• [本文]:
日本語を話すかぎり、日本人であることからは逃れられない。
つまり日本人としての無意識、それがどんなかたちをしているのだろうということは、知っておいたほうがいいのかもしれない。そういうことに僕は、つい三日前に気づいた。もう手遅れかも知れないが、なんとか考えてみたい。
団塊世代に汚されたまま、というのも、なんか悔しいわけで。
まず、日本語は、なぜ、ゆったり流れるような音節になっているのか。
日本語は、先を急がない。立ち止まって語られる。
人の話は最後まで聞け、などというが、最後まで聞かないと文が成り立たないような構造になっている、
英語は、途中で切れてもいいようなつなげ方になっている。それは、途中で相手がさえぎってしまうこともよくある人間関係だからかもしれない。英語のほうがなれなれしいし、戦闘的でもある。
それにたいして日本人どうしの関係には、最後まで相手の話を聞く節度がある。聞かなければ、話の意味が成り立たない。
日本人が日本語を話すかぎり、どうしてもなれなれしくなりきれないところがある。そのなれなれしくなりきれないところに、やまとことばの文化がある。
話し手を「現在」とすれば、次に話すであろう聞き手は、いわば「未来」です。
つまり、こちらの話をさえぎって相手という「未来」が割り込んでくるということは、「現在」を消去してしまう行為です。
英語は、「現在」を消去して「未来」を先取りすることが可能であり、そういう態度を人間の本質であるとする思想というか時間意識の上に成り立っている。
しかし日本語は、あくまで「現在」に立ち止まろうとする。
この違いは、けっして小さくないと思えます。
よく「日本人には『他者』がない」という言い方がされますが、他者があると思うから消去しにかかる。英語が途中で切れてもかまわないということは、永遠に続けることもできる、ということです。つまり「。」をつけないで話しつづけることができる、ということですね。しかし日本語には、終わりがあり、終わりが目指されているのです。それは、みずからを、消去してゆく、ということです。「他者がない」ということは、みずからを他者として消去してゆく、ということです。そしてそれは、ヒューマニズムとかなんとか、そういう問題ではない。自分を消去してゆくエクスタシーがある、ということです。オルガスムスなんて、まあそういううものでしょう。ようするに、日本語というのは、身体的生理的な言葉だというか、とにかく「他者がない」といえば、それが正義や正解になるほど単純な問題ではない、ということだけ、ひとまずいっておきます。

• [課題]: 日本語について論じた上の本文から、「団塊世代に汚されたまま、というのも、なんか悔しいわけで。」から「ば、話の意味が成り立たない。」までを一字も変えずに書き写せ。

• [対象データ]:

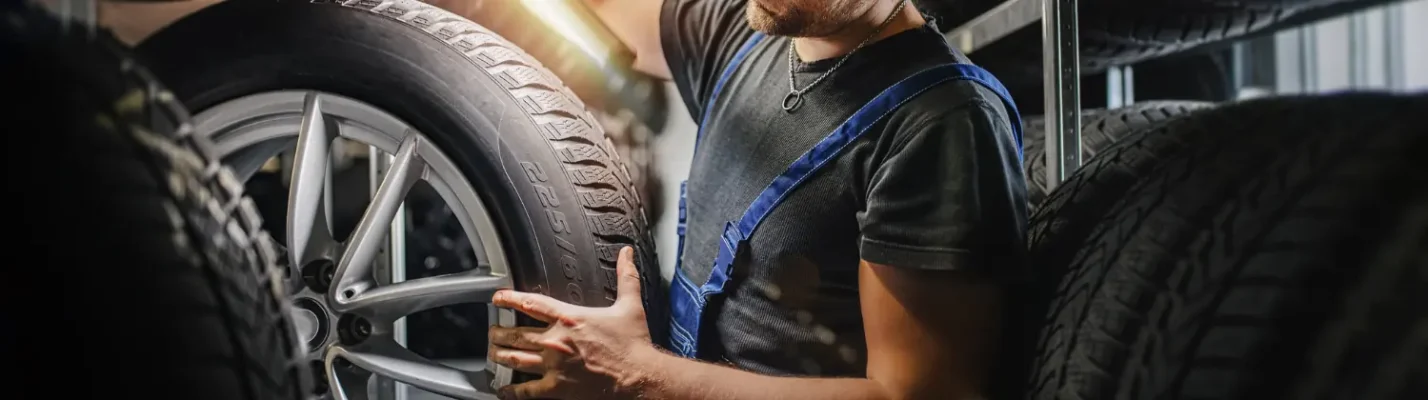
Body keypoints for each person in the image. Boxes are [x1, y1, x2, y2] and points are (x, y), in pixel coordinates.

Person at [487, 0, 1029, 399]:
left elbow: (916, 395)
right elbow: (601, 10)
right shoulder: (740, 28)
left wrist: (640, 375)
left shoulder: (944, 125)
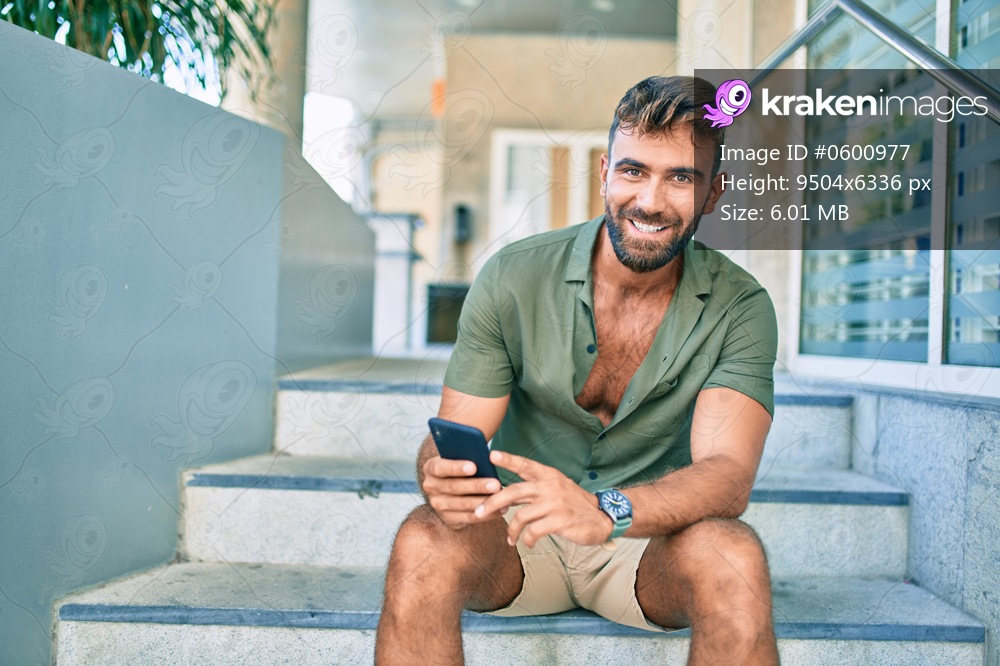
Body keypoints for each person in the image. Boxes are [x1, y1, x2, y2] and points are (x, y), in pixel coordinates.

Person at [375, 75, 780, 666]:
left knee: (733, 556)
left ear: (714, 193)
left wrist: (605, 510)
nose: (650, 201)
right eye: (633, 170)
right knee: (422, 541)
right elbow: (456, 432)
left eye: (681, 178)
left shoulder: (740, 306)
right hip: (516, 536)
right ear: (604, 173)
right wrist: (441, 473)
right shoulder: (513, 277)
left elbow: (727, 476)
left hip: (644, 542)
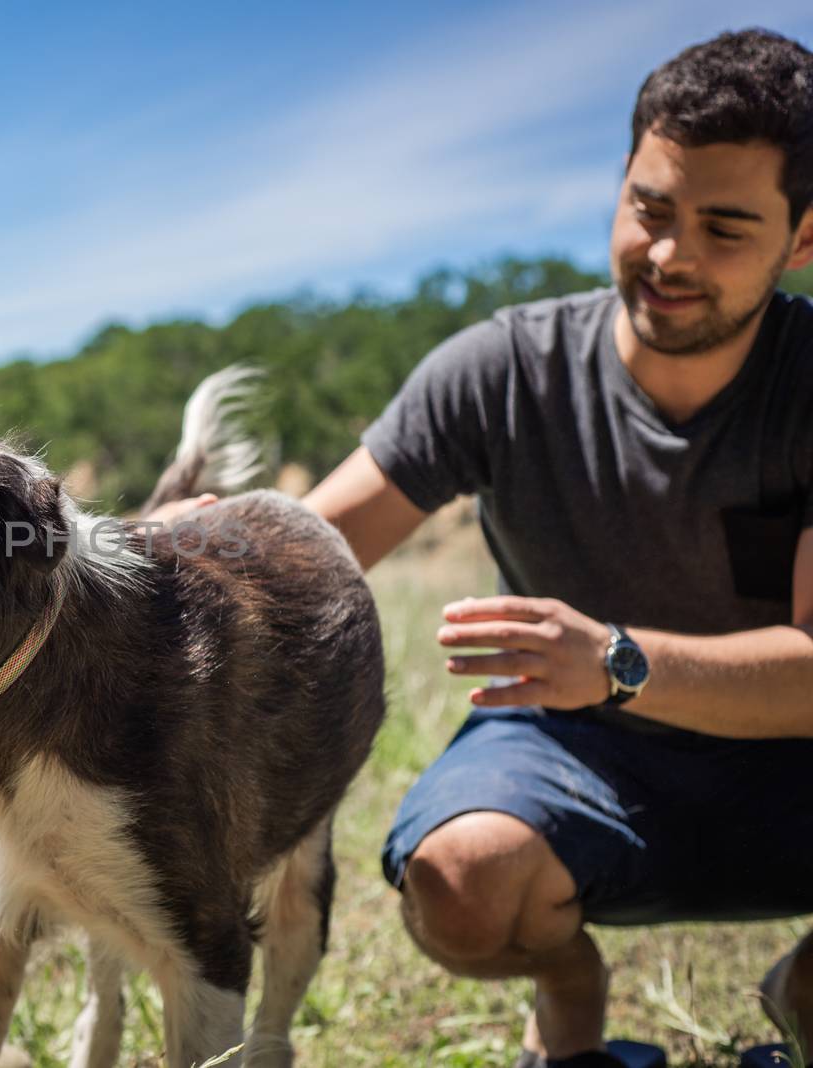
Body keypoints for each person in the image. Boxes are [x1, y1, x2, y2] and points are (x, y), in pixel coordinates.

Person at [150, 27, 813, 1067]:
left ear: (804, 238)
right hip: (575, 752)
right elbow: (314, 549)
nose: (670, 255)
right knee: (458, 879)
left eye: (725, 228)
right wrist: (169, 551)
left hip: (789, 763)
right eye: (649, 209)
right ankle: (567, 988)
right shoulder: (501, 369)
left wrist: (612, 662)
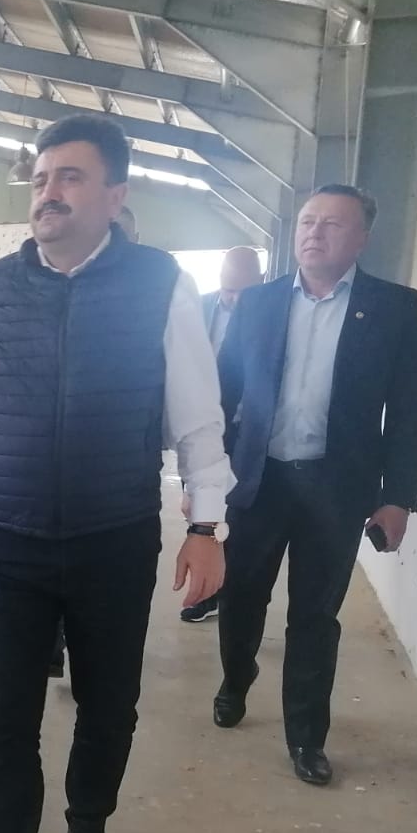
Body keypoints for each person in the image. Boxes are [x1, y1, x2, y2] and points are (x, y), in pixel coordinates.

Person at [0, 115, 232, 833]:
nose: (48, 193)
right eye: (40, 179)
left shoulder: (160, 285)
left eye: (69, 177)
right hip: (8, 540)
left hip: (113, 537)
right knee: (4, 722)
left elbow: (198, 417)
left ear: (114, 194)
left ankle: (87, 822)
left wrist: (206, 526)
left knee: (108, 702)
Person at [212, 185, 417, 788]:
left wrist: (397, 497)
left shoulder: (394, 308)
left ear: (361, 238)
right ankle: (236, 678)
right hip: (260, 480)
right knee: (241, 596)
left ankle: (306, 736)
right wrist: (205, 475)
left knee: (314, 616)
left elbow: (409, 412)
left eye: (332, 224)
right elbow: (223, 390)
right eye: (308, 221)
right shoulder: (257, 303)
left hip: (337, 489)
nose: (314, 232)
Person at [181, 245, 265, 624]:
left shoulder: (270, 312)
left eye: (244, 291)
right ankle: (205, 592)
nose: (234, 299)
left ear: (261, 281)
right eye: (228, 289)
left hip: (251, 435)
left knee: (238, 518)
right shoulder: (198, 309)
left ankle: (223, 590)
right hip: (204, 428)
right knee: (201, 514)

• [解答]:
団塊世代に汚されたまま、というのも、なんか悔しいわけで。
まず、日本語は、なぜ、ゆったり流れるような音節になっているのか。
日本語は、先を急がない。立ち止まって語られる。
人の話は最後まで聞け、などというが、最後まで聞かないと文が成り立たないような構造になっている、
英語は、途中で切れてもいいようなつなげ方になっている。それは、途中で相手がさえぎってしまうこともよくある人間関係だからかもしれない。英語のほうがなれなれしいし、戦闘的でもある。
それにたいして日本人どうしの関係には、最後まで相手の話を聞く節度がある。聞かなければ、話の意味が成り立たない。